• _Tugas yang Diminta_: Ekstrak semua baris pada data di bawah yang memuat string "dist".

━━━

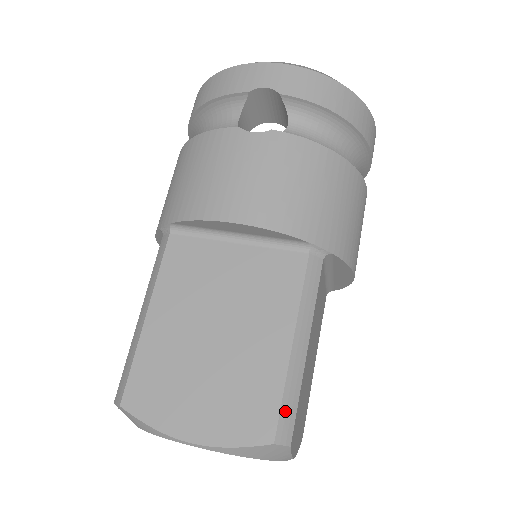
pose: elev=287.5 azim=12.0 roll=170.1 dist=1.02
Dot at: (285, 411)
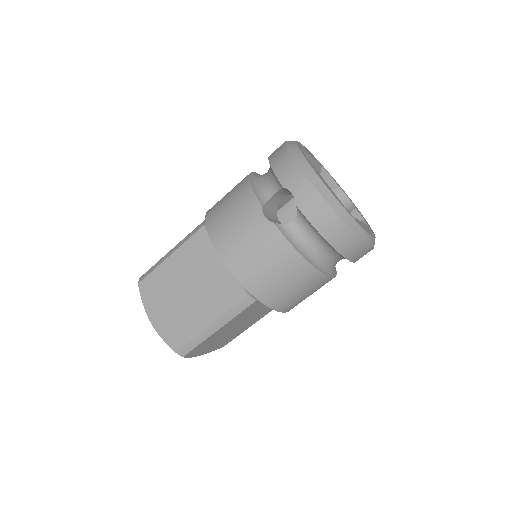
Dot at: (188, 345)
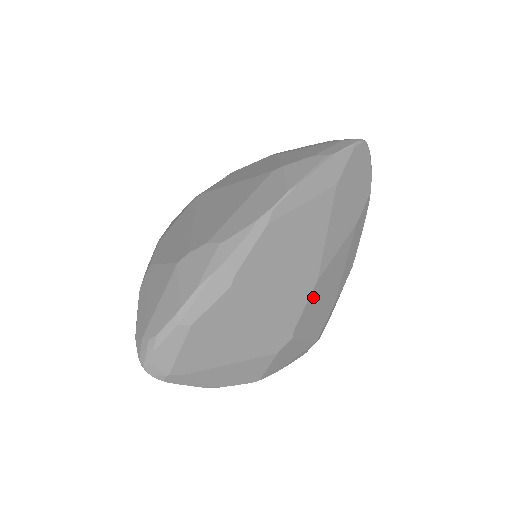
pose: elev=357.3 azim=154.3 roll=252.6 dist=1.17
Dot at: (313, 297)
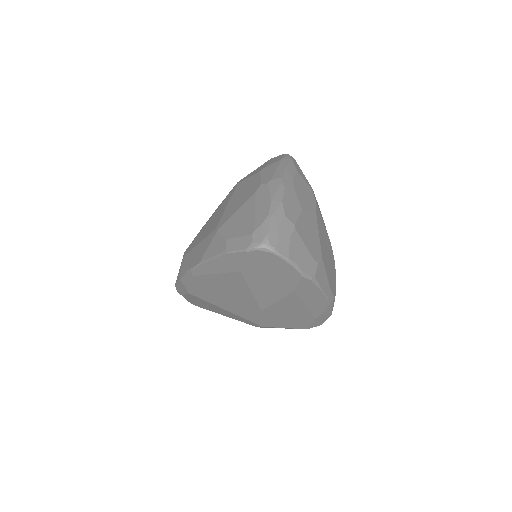
Dot at: (267, 315)
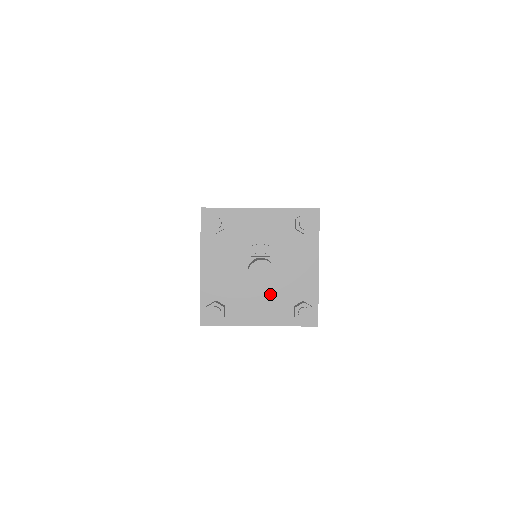
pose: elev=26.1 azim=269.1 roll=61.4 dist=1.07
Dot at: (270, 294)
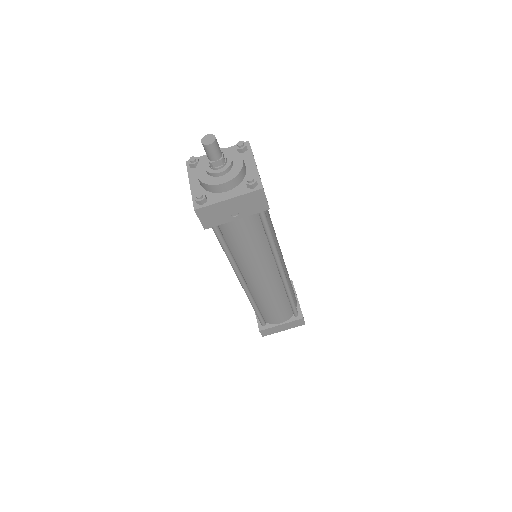
Dot at: (227, 174)
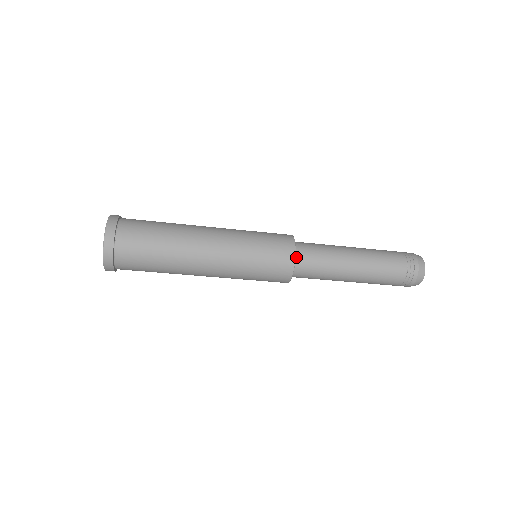
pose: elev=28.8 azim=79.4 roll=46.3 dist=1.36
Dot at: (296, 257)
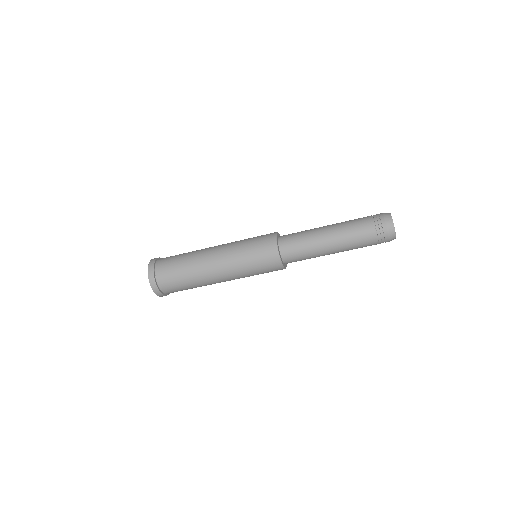
Dot at: (280, 245)
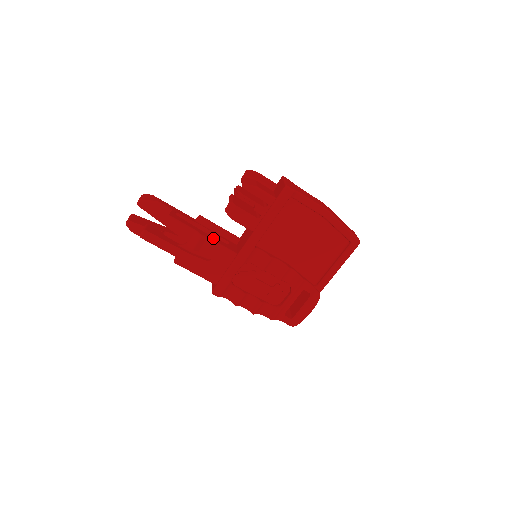
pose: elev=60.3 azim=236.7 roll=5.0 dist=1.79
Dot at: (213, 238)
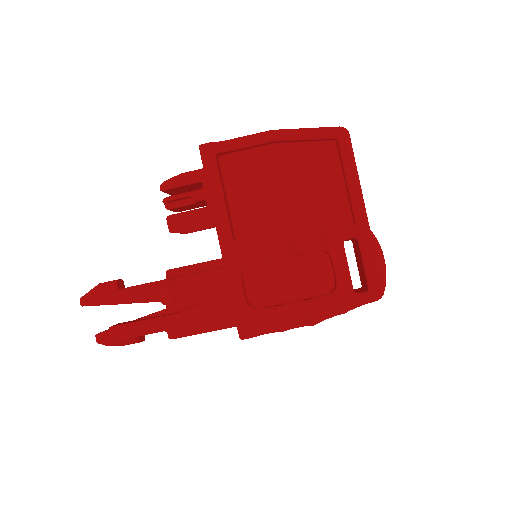
Dot at: occluded
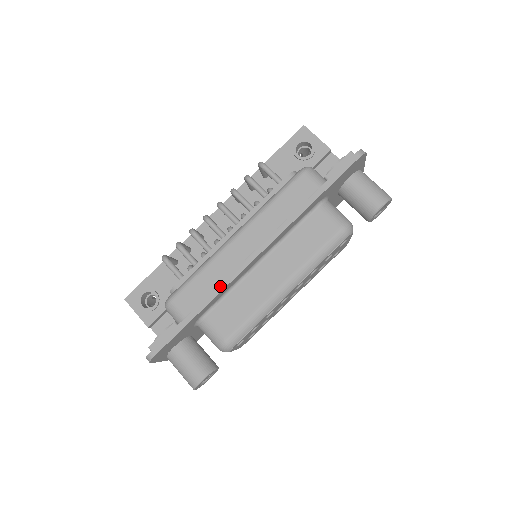
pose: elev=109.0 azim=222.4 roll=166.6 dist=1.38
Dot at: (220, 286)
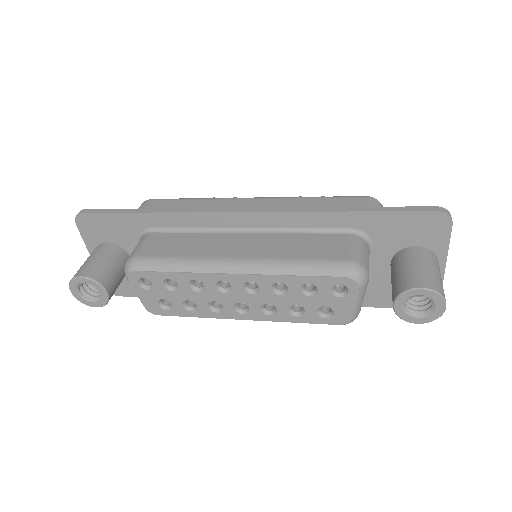
Dot at: (189, 209)
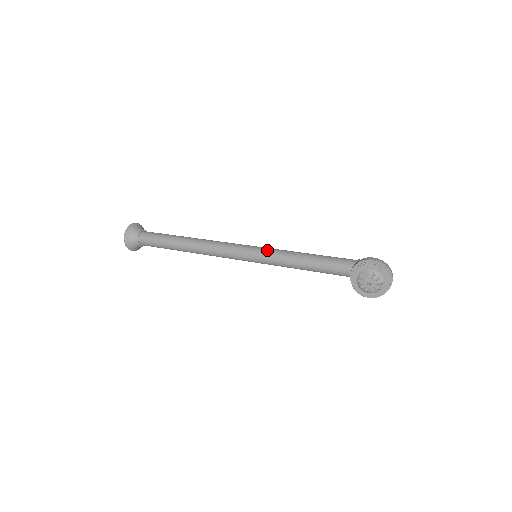
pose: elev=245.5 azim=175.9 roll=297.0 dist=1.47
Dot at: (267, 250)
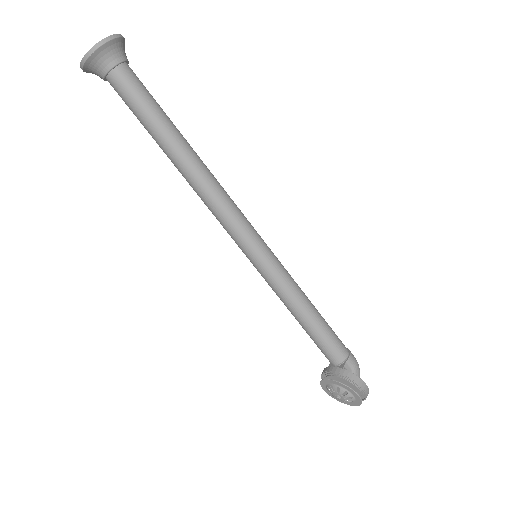
Dot at: (274, 267)
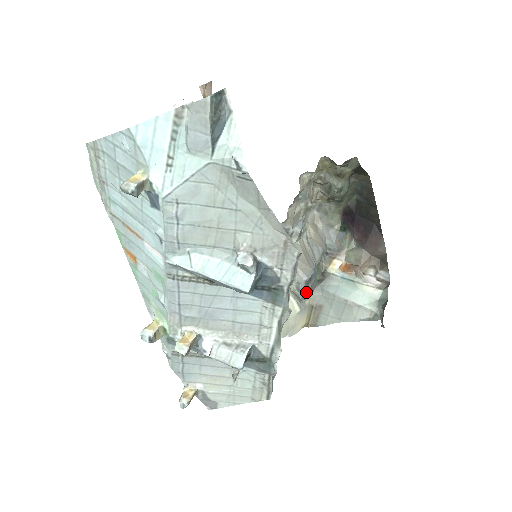
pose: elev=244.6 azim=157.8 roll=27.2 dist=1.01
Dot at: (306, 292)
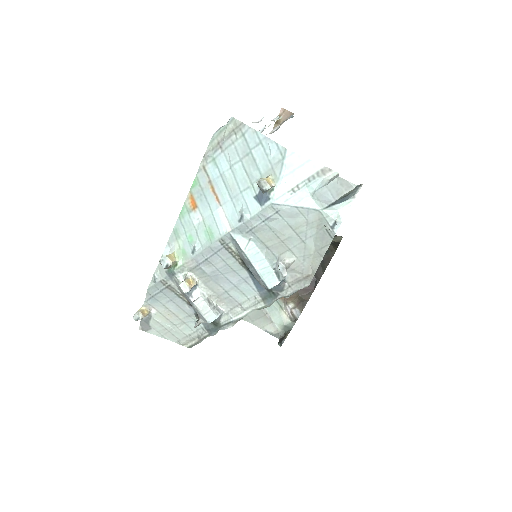
Dot at: occluded
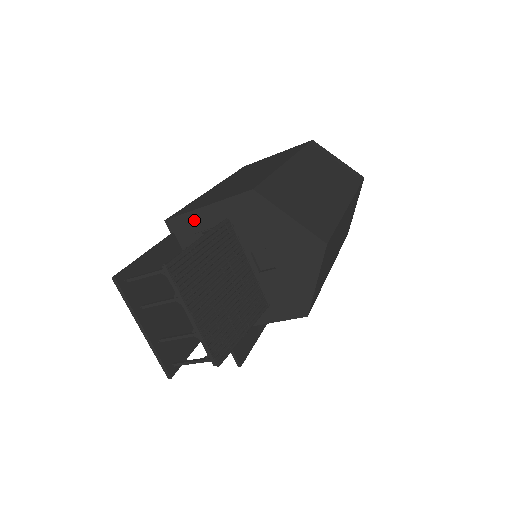
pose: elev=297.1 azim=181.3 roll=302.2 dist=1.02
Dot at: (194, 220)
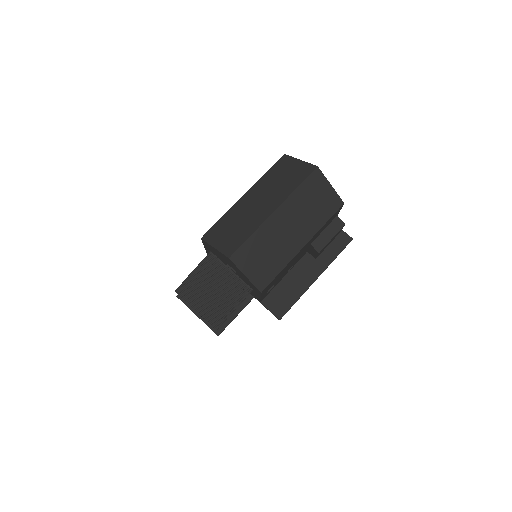
Dot at: occluded
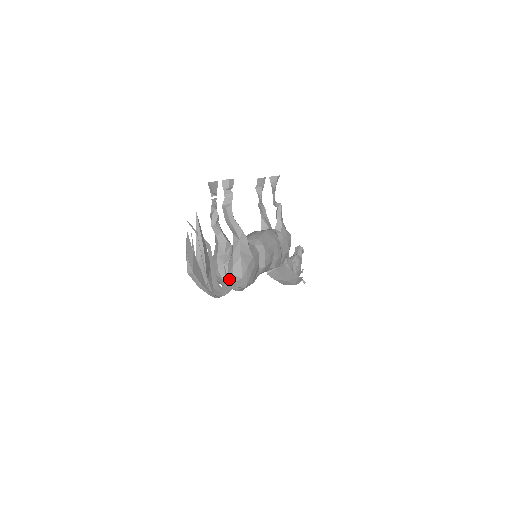
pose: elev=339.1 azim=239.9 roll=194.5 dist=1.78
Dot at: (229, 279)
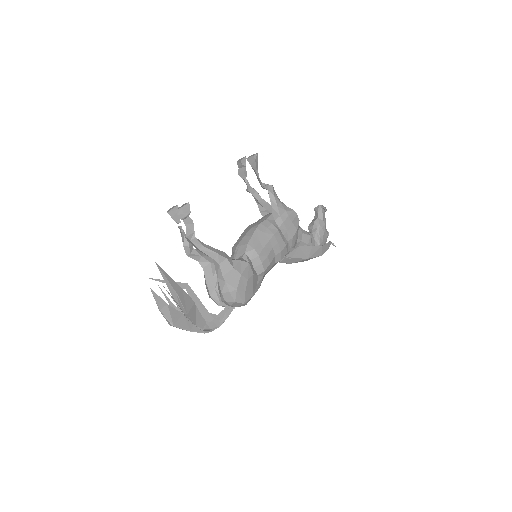
Dot at: (224, 303)
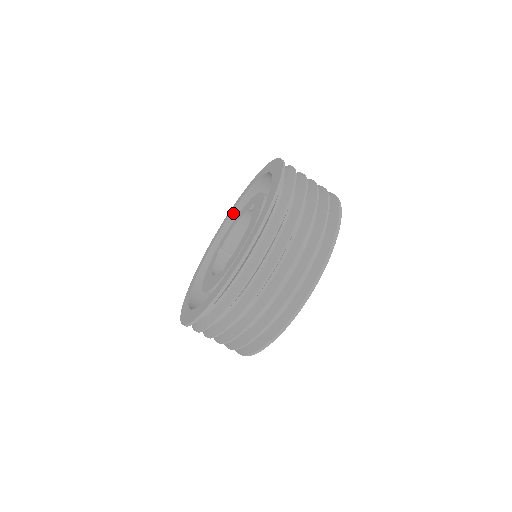
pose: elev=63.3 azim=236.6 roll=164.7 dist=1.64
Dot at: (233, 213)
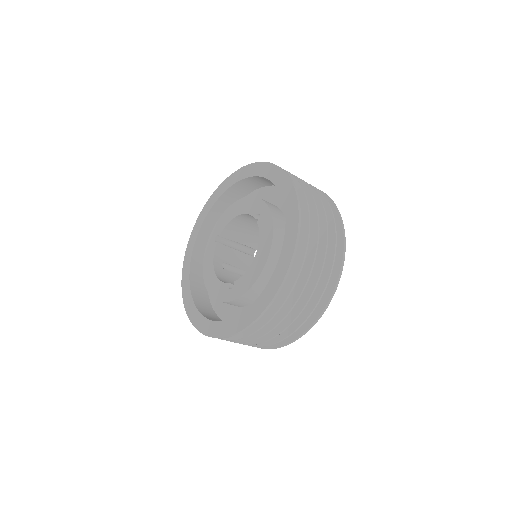
Dot at: (228, 190)
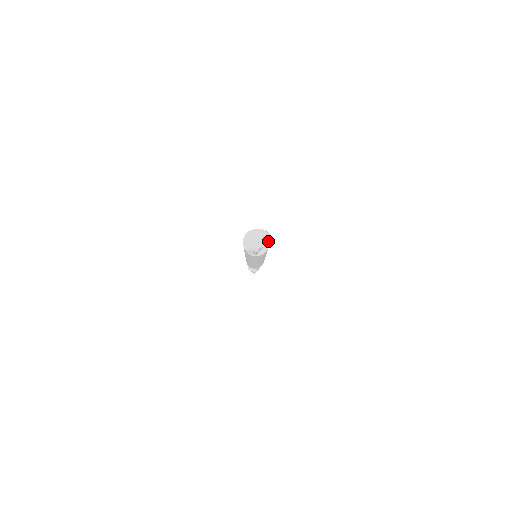
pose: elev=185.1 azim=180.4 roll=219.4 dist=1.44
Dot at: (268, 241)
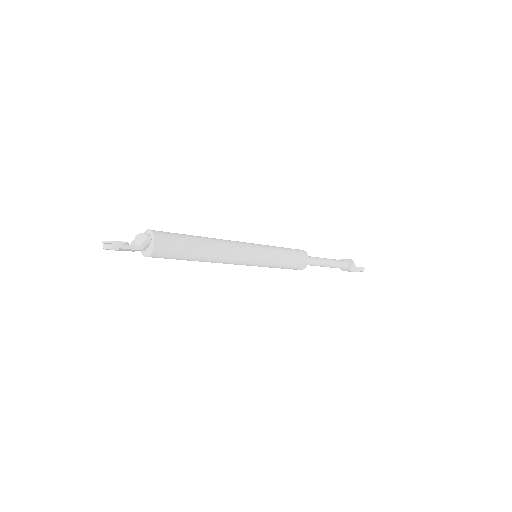
Dot at: (151, 251)
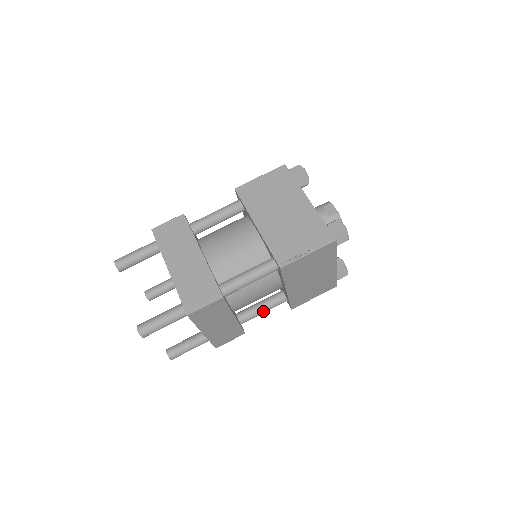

━━━

• _Hasil Pengerjaan_:
pose: elev=287.5 azim=12.0 roll=170.1 dist=1.02
pose: elev=357.3 azim=154.3 roll=252.6 dist=1.17
pose: elev=26.1 azim=269.1 roll=61.4 dist=1.07
pose: elev=28.8 azim=79.4 roll=46.3 dist=1.36
pose: elev=60.3 azim=236.7 roll=5.0 dist=1.79
pose: elev=109.0 azim=222.4 roll=166.6 dist=1.38
pose: elev=245.5 azim=175.9 roll=297.0 dist=1.47
pose: elev=244.6 azim=157.8 roll=27.2 dist=1.01
pose: elev=297.1 azim=181.3 roll=302.2 dist=1.02
pose: elev=339.1 azim=239.9 roll=194.5 dist=1.78
pose: elev=63.3 azim=236.6 roll=164.7 dist=1.64
pose: elev=185.1 azim=180.4 roll=219.4 dist=1.44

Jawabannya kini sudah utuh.